WHAT YOU NEED TO DO | A faithful copy without images is required: write out all the records exactly.

STUDY MATERIAL |
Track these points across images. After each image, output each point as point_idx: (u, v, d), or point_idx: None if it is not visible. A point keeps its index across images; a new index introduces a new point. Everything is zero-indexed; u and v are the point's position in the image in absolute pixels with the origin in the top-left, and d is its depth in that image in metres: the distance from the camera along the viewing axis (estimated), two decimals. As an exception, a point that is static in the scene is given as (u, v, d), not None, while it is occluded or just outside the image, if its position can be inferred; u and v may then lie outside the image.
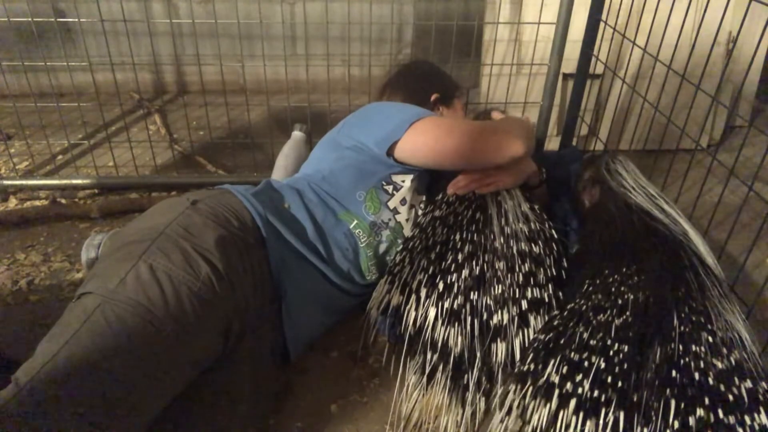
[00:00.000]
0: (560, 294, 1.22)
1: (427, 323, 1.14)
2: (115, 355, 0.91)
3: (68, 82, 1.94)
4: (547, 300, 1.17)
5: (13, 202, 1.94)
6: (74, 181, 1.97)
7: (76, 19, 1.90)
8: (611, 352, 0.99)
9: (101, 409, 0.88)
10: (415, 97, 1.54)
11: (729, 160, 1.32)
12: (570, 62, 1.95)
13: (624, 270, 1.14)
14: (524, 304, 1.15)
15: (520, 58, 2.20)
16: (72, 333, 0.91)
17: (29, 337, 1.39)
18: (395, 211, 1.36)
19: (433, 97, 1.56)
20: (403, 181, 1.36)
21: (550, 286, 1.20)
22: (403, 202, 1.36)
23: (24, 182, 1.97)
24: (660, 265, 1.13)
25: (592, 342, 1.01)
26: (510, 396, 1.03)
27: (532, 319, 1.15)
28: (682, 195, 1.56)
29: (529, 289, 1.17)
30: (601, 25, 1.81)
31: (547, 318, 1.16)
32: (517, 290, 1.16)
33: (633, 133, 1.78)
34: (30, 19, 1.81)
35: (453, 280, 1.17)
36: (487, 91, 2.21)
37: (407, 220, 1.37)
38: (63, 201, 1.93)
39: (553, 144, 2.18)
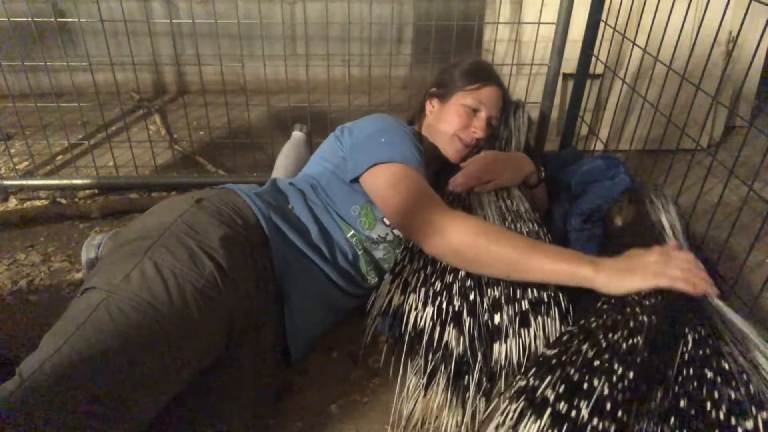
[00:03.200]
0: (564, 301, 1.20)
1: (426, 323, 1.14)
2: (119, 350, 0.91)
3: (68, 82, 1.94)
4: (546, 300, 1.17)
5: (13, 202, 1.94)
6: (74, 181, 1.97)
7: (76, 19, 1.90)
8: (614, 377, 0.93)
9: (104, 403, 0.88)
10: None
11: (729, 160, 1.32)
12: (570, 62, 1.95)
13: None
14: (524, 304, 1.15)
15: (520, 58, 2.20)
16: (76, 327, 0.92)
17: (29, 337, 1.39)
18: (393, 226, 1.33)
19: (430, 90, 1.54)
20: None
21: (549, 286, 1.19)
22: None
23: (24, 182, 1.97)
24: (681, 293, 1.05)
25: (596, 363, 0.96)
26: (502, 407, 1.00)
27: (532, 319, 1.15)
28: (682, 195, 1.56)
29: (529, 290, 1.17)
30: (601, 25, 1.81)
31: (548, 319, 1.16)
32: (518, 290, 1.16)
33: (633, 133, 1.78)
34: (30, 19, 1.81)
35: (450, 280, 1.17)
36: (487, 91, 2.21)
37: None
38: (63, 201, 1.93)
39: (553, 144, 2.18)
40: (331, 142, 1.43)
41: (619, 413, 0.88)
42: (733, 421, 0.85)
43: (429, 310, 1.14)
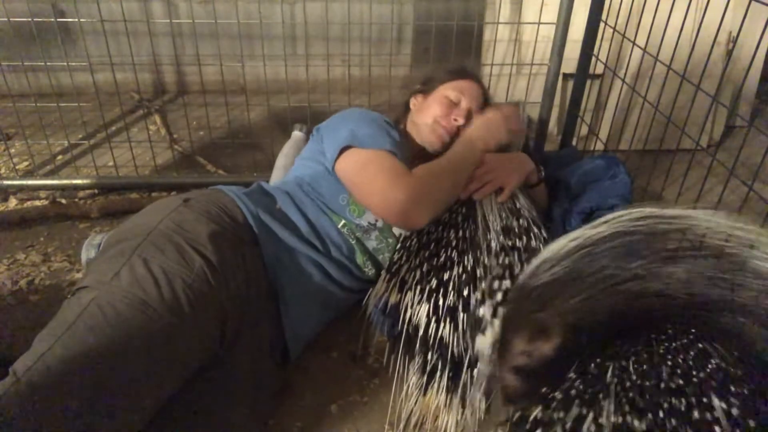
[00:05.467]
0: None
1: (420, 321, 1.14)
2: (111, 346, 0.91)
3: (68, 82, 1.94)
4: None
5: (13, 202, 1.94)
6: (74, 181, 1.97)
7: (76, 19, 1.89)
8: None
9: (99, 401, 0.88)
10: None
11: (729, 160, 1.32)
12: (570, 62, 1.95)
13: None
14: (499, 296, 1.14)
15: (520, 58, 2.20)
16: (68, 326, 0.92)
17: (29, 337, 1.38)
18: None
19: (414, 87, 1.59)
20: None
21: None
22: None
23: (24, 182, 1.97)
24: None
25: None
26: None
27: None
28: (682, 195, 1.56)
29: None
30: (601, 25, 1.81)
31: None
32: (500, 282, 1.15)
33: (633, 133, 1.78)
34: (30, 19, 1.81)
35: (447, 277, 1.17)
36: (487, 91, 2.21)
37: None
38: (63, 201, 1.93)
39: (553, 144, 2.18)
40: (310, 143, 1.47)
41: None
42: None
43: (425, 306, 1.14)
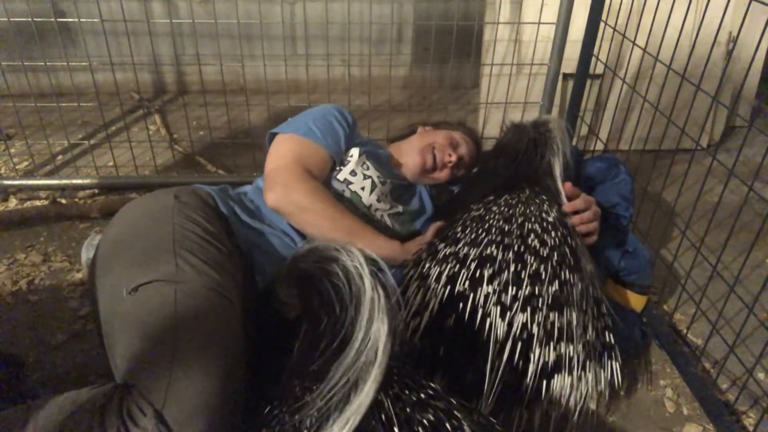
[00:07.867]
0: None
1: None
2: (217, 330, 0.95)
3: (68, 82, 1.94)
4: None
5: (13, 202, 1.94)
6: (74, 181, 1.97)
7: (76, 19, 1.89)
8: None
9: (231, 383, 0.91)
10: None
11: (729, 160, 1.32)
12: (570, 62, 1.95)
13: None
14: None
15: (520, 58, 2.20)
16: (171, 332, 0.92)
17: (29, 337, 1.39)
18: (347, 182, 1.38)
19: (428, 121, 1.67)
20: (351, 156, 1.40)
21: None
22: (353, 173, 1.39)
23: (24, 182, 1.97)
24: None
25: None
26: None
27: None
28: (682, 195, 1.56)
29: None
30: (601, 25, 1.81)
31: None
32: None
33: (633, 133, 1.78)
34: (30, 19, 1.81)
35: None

WRITTEN RESPONSE |
Track these points across images. After each image, output each point as point_idx: (u, v, d), or point_idx: None if it is not visible. A point keeps its index across images; a new index introduces a new point. Everything is zero-indexed; u and v are the point's position in the image in absolute pixels with the origin in the top-left, and d is its depth in that image in metres: the distance from the camera along the viewing axis (estimated), two decimals. As an exception, a point that is static in the scene is given as (u, v, d), not None, while it is occluded or just outside the image, if its position can be inferred; u and v may then lie outside the image.
[00:00.000]
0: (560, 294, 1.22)
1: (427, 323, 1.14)
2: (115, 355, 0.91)
3: (68, 82, 1.94)
4: (547, 300, 1.17)
5: (13, 202, 1.94)
6: (74, 181, 1.97)
7: (76, 19, 1.90)
8: (611, 352, 0.99)
9: (101, 409, 0.88)
10: (415, 97, 1.54)
11: (729, 160, 1.32)
12: (570, 62, 1.95)
13: (624, 270, 1.14)
14: (524, 304, 1.15)
15: (520, 58, 2.20)
16: (72, 333, 0.91)
17: (29, 337, 1.39)
18: (395, 211, 1.36)
19: (433, 97, 1.56)
20: (403, 181, 1.36)
21: (550, 286, 1.20)
22: (403, 202, 1.36)
23: (24, 182, 1.97)
24: (660, 265, 1.13)
25: (592, 342, 1.01)
26: (510, 396, 1.03)
27: (532, 319, 1.15)
28: (682, 195, 1.56)
29: (529, 289, 1.17)
30: (601, 25, 1.81)
31: (547, 318, 1.16)
32: (517, 290, 1.16)
33: (633, 133, 1.78)
34: (30, 19, 1.81)
35: (453, 280, 1.17)
36: (487, 91, 2.21)
37: (407, 220, 1.37)
38: (63, 201, 1.93)
39: (553, 144, 2.18)
[00:03.200]
0: (564, 301, 1.20)
1: (426, 323, 1.14)
2: (119, 350, 0.91)
3: (68, 82, 1.94)
4: (546, 300, 1.17)
5: (13, 202, 1.94)
6: (74, 181, 1.97)
7: (76, 19, 1.90)
8: (614, 377, 0.93)
9: (104, 403, 0.88)
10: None
11: (729, 160, 1.32)
12: (570, 62, 1.95)
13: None
14: (524, 304, 1.15)
15: (520, 58, 2.20)
16: (76, 327, 0.92)
17: (29, 337, 1.39)
18: (393, 226, 1.33)
19: (430, 90, 1.54)
20: None
21: (549, 286, 1.19)
22: None
23: (24, 182, 1.97)
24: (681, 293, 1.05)
25: (596, 363, 0.96)
26: (502, 407, 1.00)
27: (532, 319, 1.15)
28: (682, 195, 1.56)
29: (529, 290, 1.17)
30: (601, 25, 1.81)
31: (548, 319, 1.16)
32: (518, 290, 1.16)
33: (633, 133, 1.78)
34: (30, 19, 1.81)
35: (450, 280, 1.17)
36: (487, 91, 2.21)
37: None
38: (63, 201, 1.93)
39: (553, 144, 2.18)
40: (331, 142, 1.43)
41: (619, 413, 0.88)
42: (733, 421, 0.85)
43: (429, 310, 1.14)
[00:05.467]
0: None
1: (420, 321, 1.14)
2: (111, 346, 0.91)
3: (68, 82, 1.94)
4: None
5: (13, 202, 1.94)
6: (74, 181, 1.97)
7: (76, 19, 1.89)
8: None
9: (99, 401, 0.88)
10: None
11: (729, 160, 1.32)
12: (570, 62, 1.95)
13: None
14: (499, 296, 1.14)
15: (520, 58, 2.20)
16: (68, 326, 0.92)
17: (29, 337, 1.38)
18: None
19: (414, 87, 1.59)
20: None
21: None
22: None
23: (24, 182, 1.97)
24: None
25: None
26: None
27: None
28: (682, 195, 1.56)
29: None
30: (601, 25, 1.81)
31: None
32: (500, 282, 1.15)
33: (633, 133, 1.78)
34: (30, 19, 1.81)
35: (447, 277, 1.17)
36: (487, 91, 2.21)
37: None
38: (63, 201, 1.93)
39: (553, 144, 2.18)
40: (310, 143, 1.47)
41: None
42: None
43: (425, 306, 1.14)
[00:07.867]
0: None
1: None
2: (217, 330, 0.95)
3: (68, 82, 1.94)
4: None
5: (13, 202, 1.94)
6: (74, 181, 1.97)
7: (76, 19, 1.89)
8: None
9: (231, 383, 0.91)
10: None
11: (729, 160, 1.32)
12: (570, 62, 1.95)
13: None
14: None
15: (520, 58, 2.20)
16: (171, 332, 0.92)
17: (29, 337, 1.39)
18: (347, 182, 1.38)
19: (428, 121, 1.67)
20: (351, 156, 1.40)
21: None
22: (353, 173, 1.39)
23: (24, 182, 1.97)
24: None
25: None
26: None
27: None
28: (682, 195, 1.56)
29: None
30: (601, 25, 1.81)
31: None
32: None
33: (633, 133, 1.78)
34: (30, 19, 1.81)
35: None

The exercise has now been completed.